Di hadapan Wakil Menteri Pertanian RI Sudaryono dan Gubernur Jambi, Ia menekankan bahwa Batanghari tidak punya banyak waktu untuk mengejar target swasembada beras sebelum musim kemarau tiba.
“Kita tidak bisa santai. Luas baku sawah kita 12.252 hektare, tapi yang tertanam baru sekitar 3.000 hektare. Ini harus dikejar sekarang, bukan nanti,” tegas Fadhil.
Ia mengingatkan, berdasarkan prediksi BMKG, bulan Juni Batanghari mulai memasuki musim panas. Jika percepatan tanam tidak dilakukan dalam waktu dekat, maka potensi gagal panen akan semakin besar.
“Kalau kita tidak kejar tanam di awal Mei, kita akan berhadapan langsung dengan kekeringan. Ini bukan ancaman biasa, ini soal ketahanan pangan kita,” ujarnya.
Fadhil juga secara terbuka mengungkapkan bahwa Batanghari masih mengalami defisit beras sekitar 11 ribu ton. Kondisi ini, menurutnya, tidak bisa dibiarkan berlarut-larut.
“Kita masih minus 11 ribu ton. Ini angka yang besar. Tidak bisa ditutup dengan kerja biasa-biasa saja,” katanya.
Meski demikian, ia mengakui adanya peningkatan produksi sejak kunjungan Wakil Menteri Pertanian pada 2024 lalu, yang berhasil menambah sekitar 6.500 ton beras. Namun, ia menegaskan capaian itu belum cukup.
“Produksi memang naik, tapi belum menyelesaikan masalah. Kita butuh lompatan, bukan sekadar peningkatan kecil,” tegasnya.
Terkait program cetak sawah rakyat seluas 593,5 hektare, Fadhil juga menyoroti lambatnya realisasi tanam yang baru mencapai 387 hektare.
“Ini harus dipercepat. Lahan sudah ada, jangan sampai tidak dimanfaatkan maksimal,” ujarnya.
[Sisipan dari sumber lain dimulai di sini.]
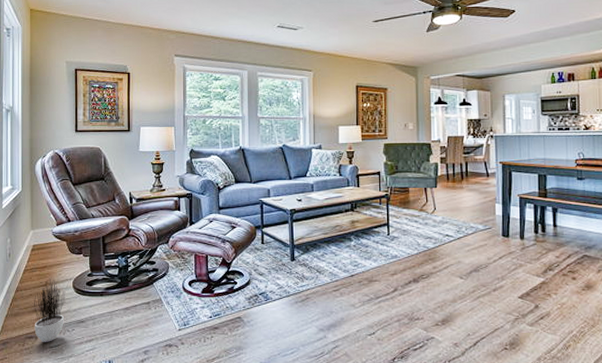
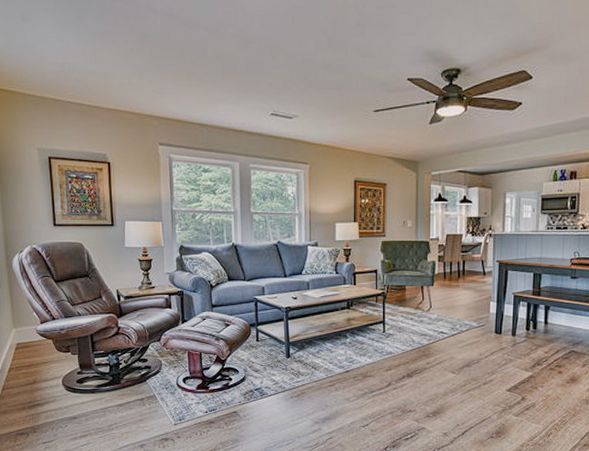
potted plant: present [34,277,71,342] -> none [22,375,62,438]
Lebih jauh, Fadhil secara gamblang mengkritisi kondisi infrastruktur pertanian, terutama sistem irigasi yang dinilai belum memadai. Ia menyebut genangan air akibat hujan justru menjadi penghambat serius.
“Setiap hujan tiga hari berturut-turut, sawah kita tergenang. Ini tidak bisa dibiarkan. Air tidak mengalir dengan cepat ke anak sungai, akhirnya lahan tidak bisa ditanami,” ungkapnya.